■ Supplied data:

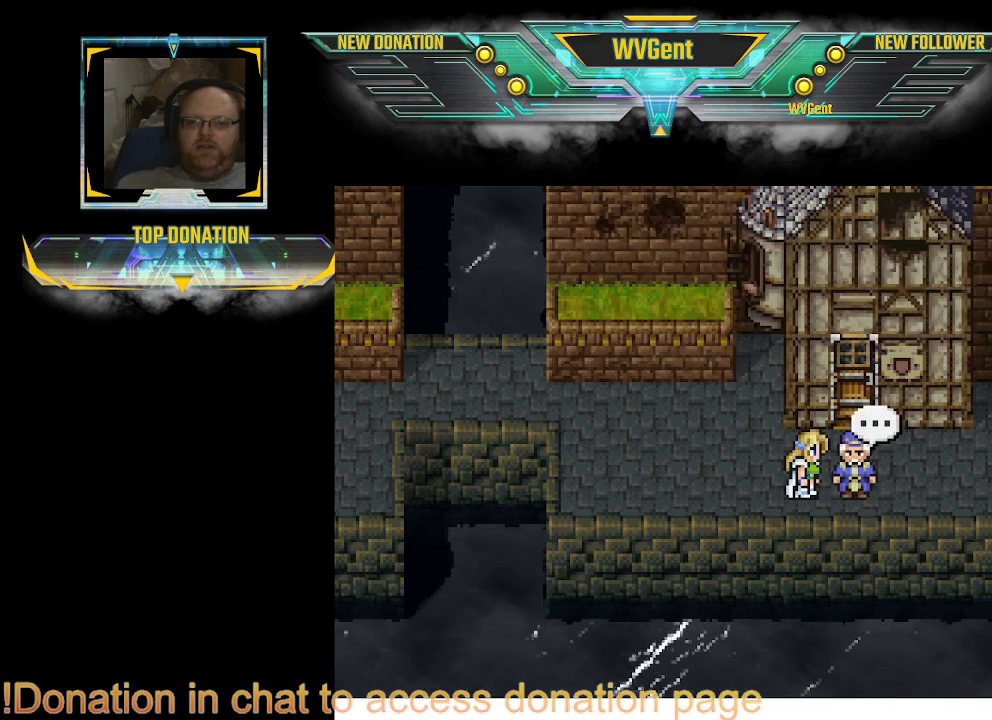
{"buttons": [], "left_stick": "up", "right_stick": "center", "events": [[67, "left_stick", "up"], [200, "left_stick", "up-right"], [400, "left_stick", "up"]]}
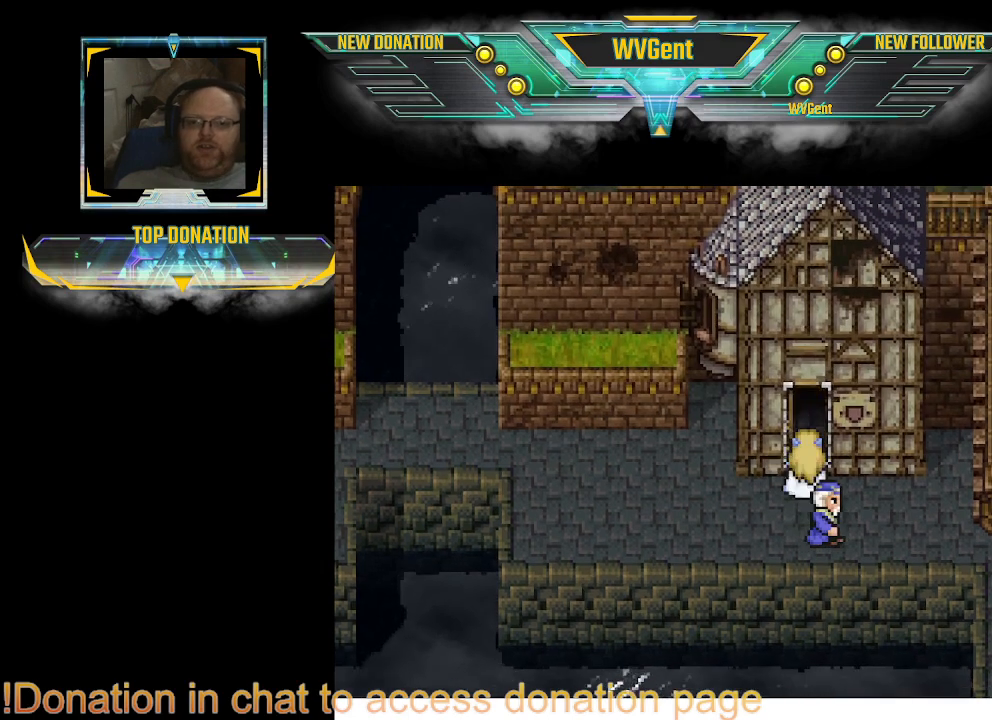
{"buttons": [], "left_stick": "up", "right_stick": "center", "events": []}
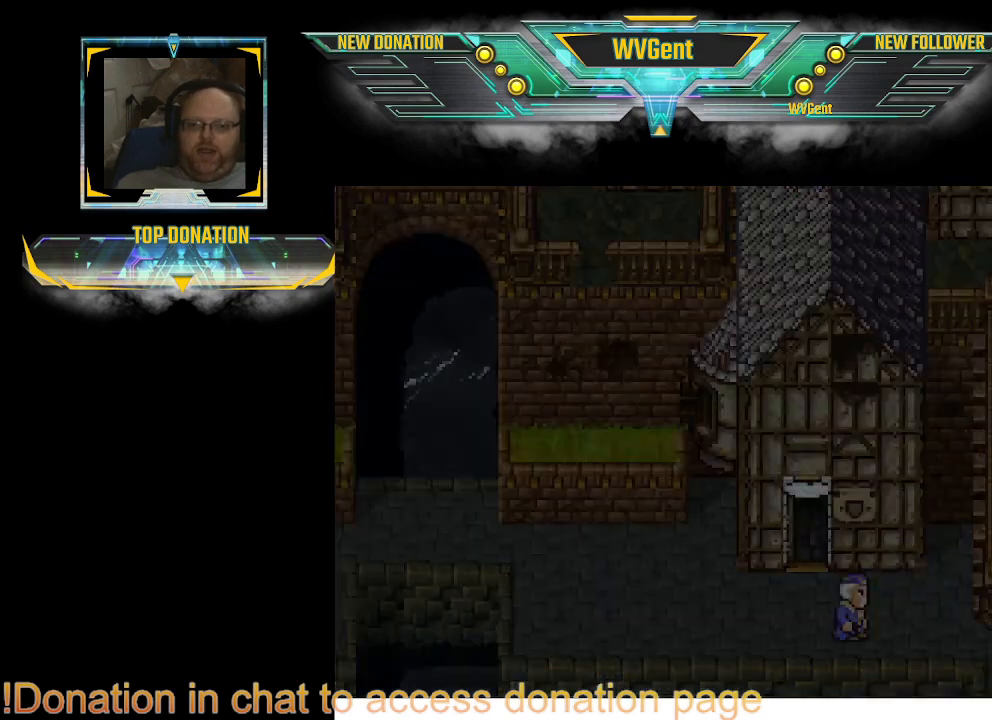
{"buttons": [], "left_stick": "center", "right_stick": "center", "events": [[300, "left_stick", "center"]]}
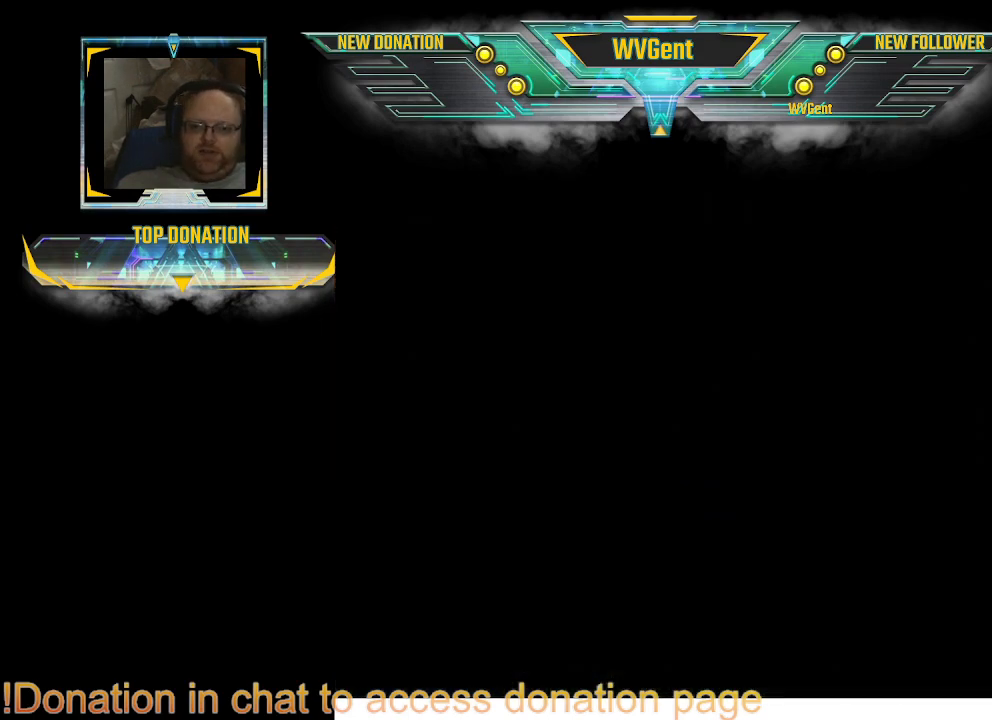
{"buttons": [], "left_stick": "center", "right_stick": "center", "events": []}
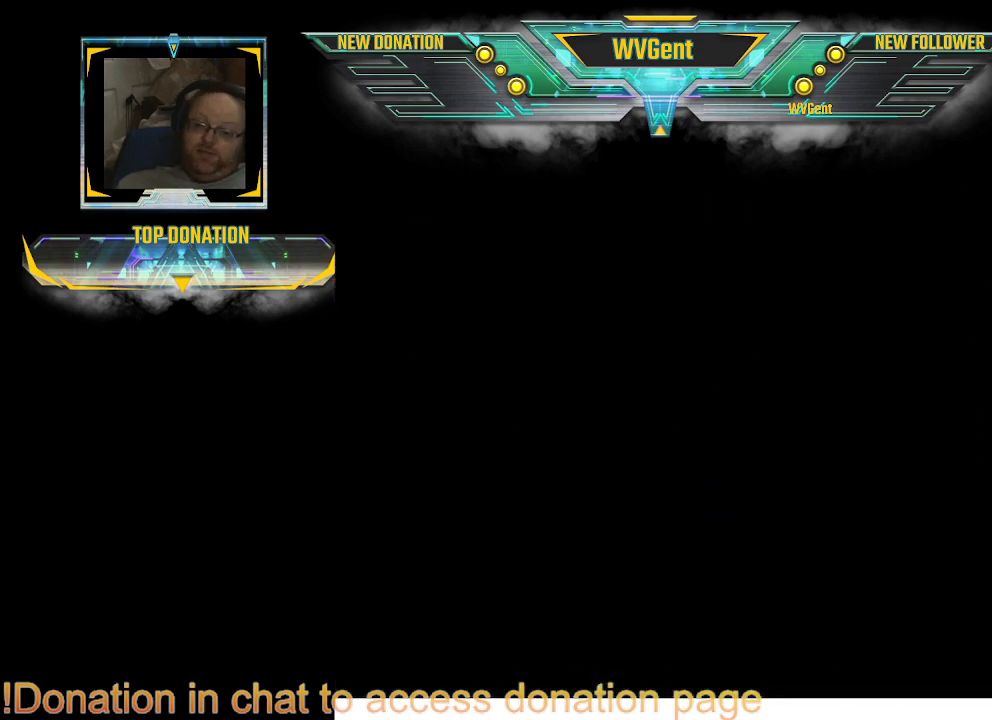
{"buttons": [], "left_stick": "center", "right_stick": "center", "events": []}
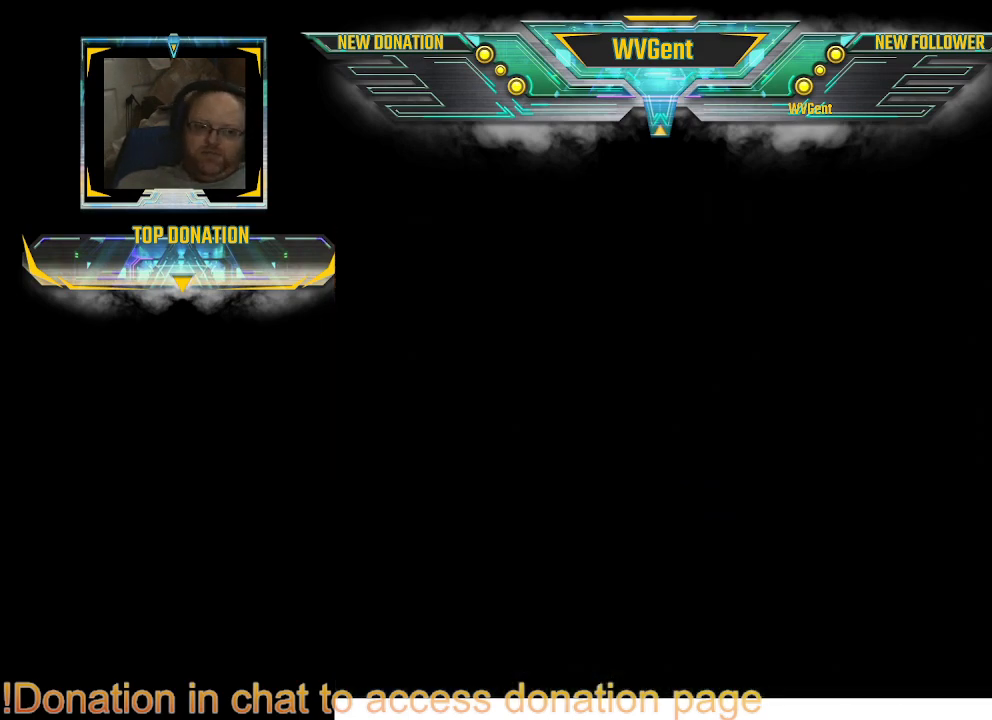
{"buttons": [], "left_stick": "center", "right_stick": "center", "events": []}
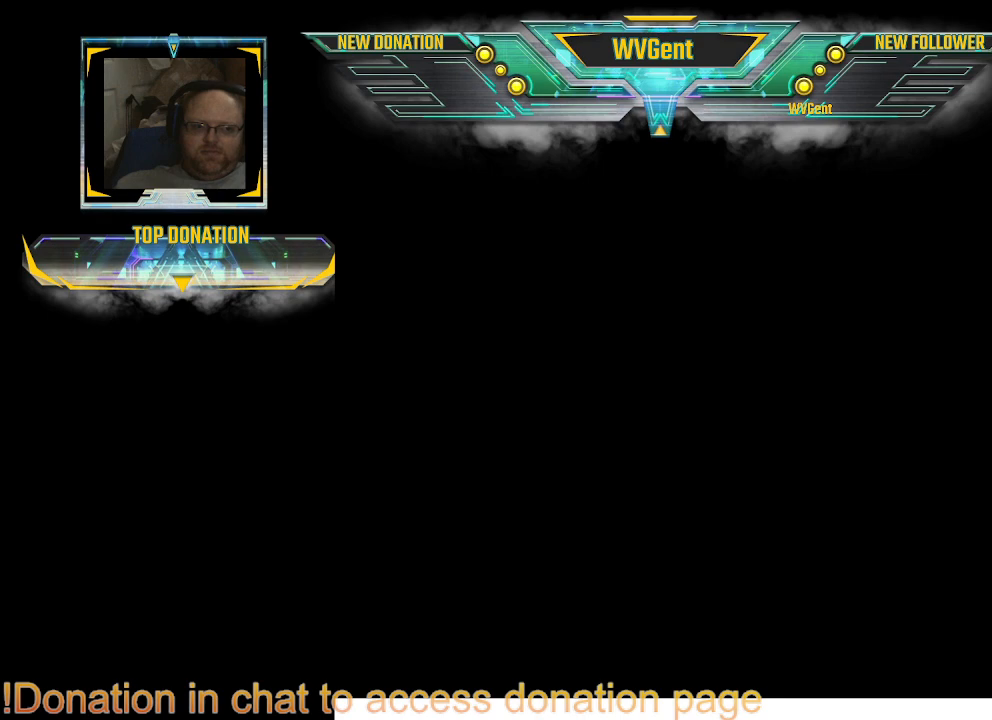
{"buttons": [], "left_stick": "center", "right_stick": "center", "events": []}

■ Activity:
Set the material down exactly, images excluded.

■ Your response:
{"buttons": [], "left_stick": "up", "right_stick": "center", "events": [[67, "left_stick", "up"], [200, "left_stick", "up-right"], [400, "left_stick", "up"]]}
{"buttons": [], "left_stick": "up", "right_stick": "center", "events": []}
{"buttons": [], "left_stick": "center", "right_stick": "center", "events": [[300, "left_stick", "center"]]}
{"buttons": [], "left_stick": "center", "right_stick": "center", "events": []}
{"buttons": [], "left_stick": "center", "right_stick": "center", "events": []}
{"buttons": [], "left_stick": "center", "right_stick": "center", "events": []}
{"buttons": [], "left_stick": "center", "right_stick": "center", "events": []}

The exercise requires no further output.